Passage provided =>

========

ABOVE PHOTO: U.S. Customs House in Philadelphia. (Photo: Drexel.edu)
As it celebrates its 50th Anniversary at the U.S. Customs House, the Philadelphia Passport Agency is dedicated to its mission of helping Americans see the world.
By Denise Clay
For most Americans headed overseas via Philadelphia International Airport, the trip is kind of easy. Sure, you have to go through the airport check-in lines that require you to take off your shoes, your belt and most of the stuff in your pockets.
But if you find yourself in a jam due to an expired passport, you go to Orlando Rivera and his fellow travelers at the Philadelphia Passport Agency.
Rivera is the director of the Passport Agency, which celebrated it’s 50th anniversary with a party at its offices in the U.S. Customs House on Chestnut Street on Monday.
For the last 12 years, Rivera has been the leader of the office that served 36,000 residents in its first year of 1967, and has now gone on to serve 217,000 local residents who found themselves in various travel emergencies ranging from finding out at the airport that your passport has expired, to having to acquire a passport for an international emergency in 2016.

========

What is asked =>
1 > Echo the passport agency article between "But if you find" and "emergency in 2016.", inclusive.
2 > Based on the passport agency article, answer yes or no to each statement, quoting the words from the article that decide it: (a) Orlando Rivera has led the office for the last 12 years. (b) The agency's offices are on Market Street. (c) The office served 36,000 residents in its first year, 1967.
3 > According to the passport agency article, what position does Orlando Rivera hold?
The data after the passport agency article is separate material.

Source excerpt =>
========

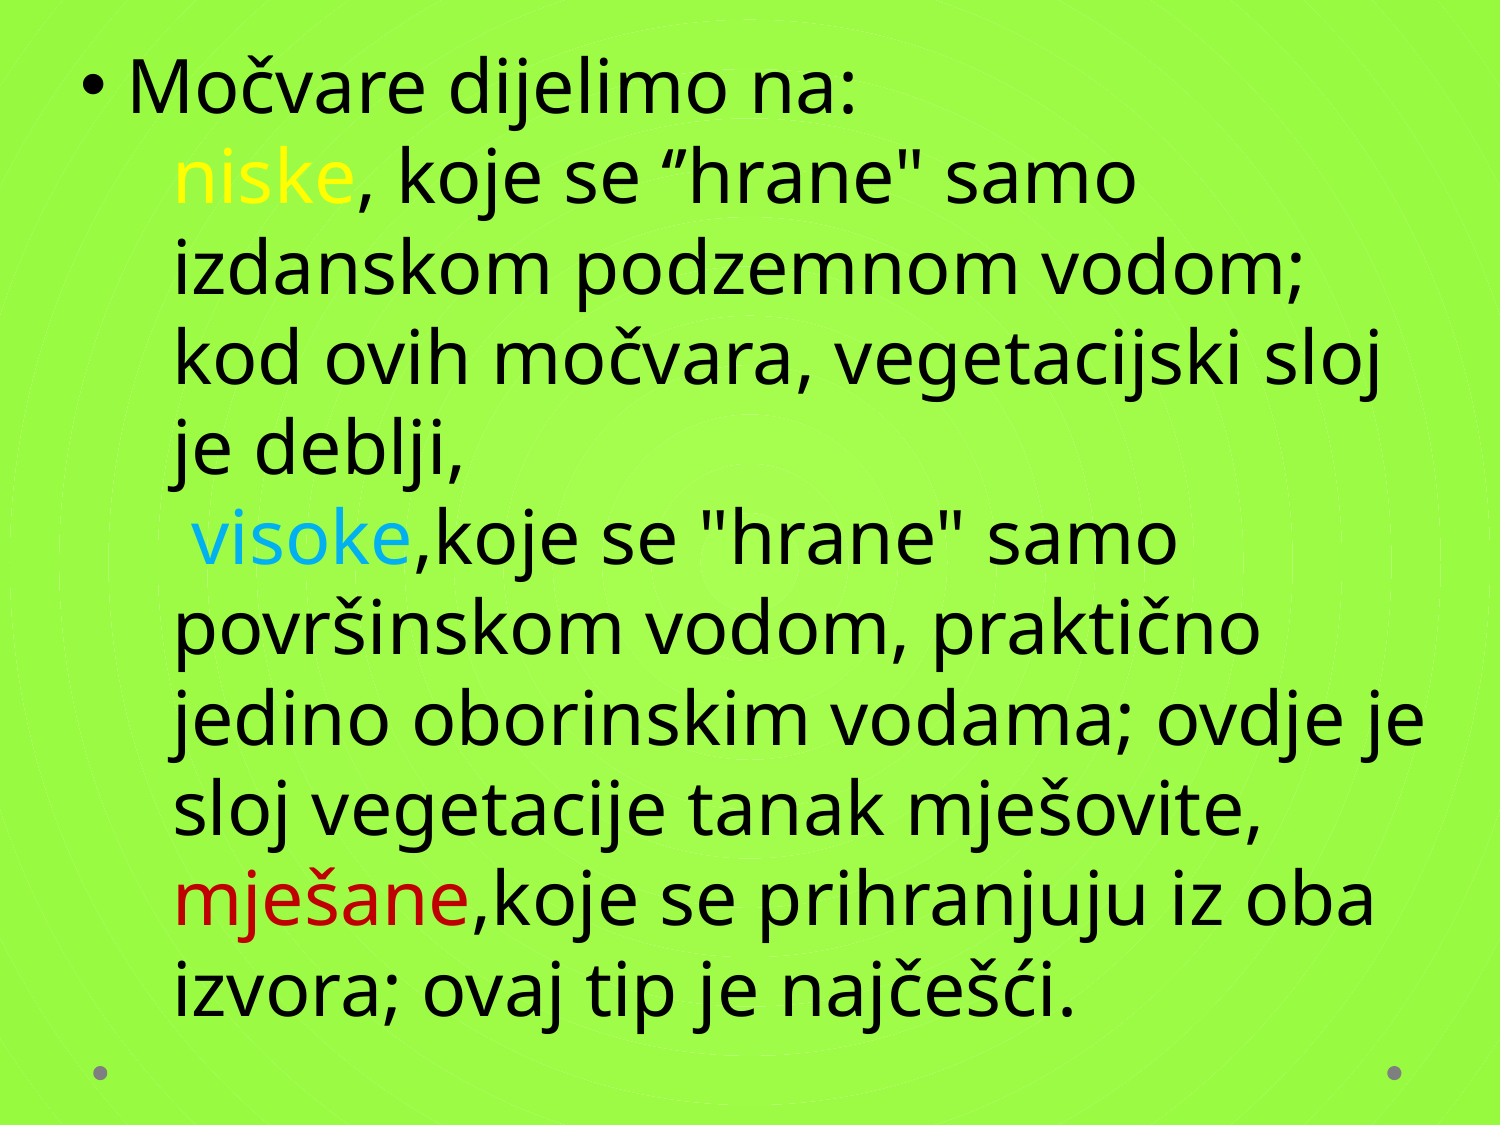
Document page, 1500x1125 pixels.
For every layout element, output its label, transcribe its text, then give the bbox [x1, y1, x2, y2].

list Močvare dijelimo na: niske, koje se ‘’hrane" samo izdanskom podzemnom vodom; kod ovih močvara, vegetacijski sloj je deblji, visoke,koje se "hrane" samo površinskom vodom, praktično jedino oborinskim vodama; ovdje je sloj vegetacije tanak mješovite, mješane,koje se prihranjuju iz oba izvora; ovaj tip je najčešći. [64, 30, 1447, 1047]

========

Response list =>
1 >
But if you find yourself in a jam due to an expired passport, you go to Orlando Rivera and his fellow travelers at the Philadelphia Passport Agency.
Rivera is the director of the Passport Agency, which celebrated it’s 50th anniversary with a party at its offices in the U.S. Customs House on Chestnut Street on Monday.
For the last 12 years, Rivera has been the leader of the office that served 36,000 residents in its first year of 1967, and has now gone on to serve 217,000 local residents who found themselves in various travel emergencies ranging from finding out at the airport that your passport has expired, to having to acquire a passport for an international emergency in 2016.

2 >
(a) Yes: "For the last 12 years, Rivera has been the leader of the office"
(b) No: "at its offices in the U.S. Customs House on Chestnut Street"
(c) Yes: "served 36,000 residents in its first year of 1967"

3 > He is the director of the Philadelphia Passport Agency.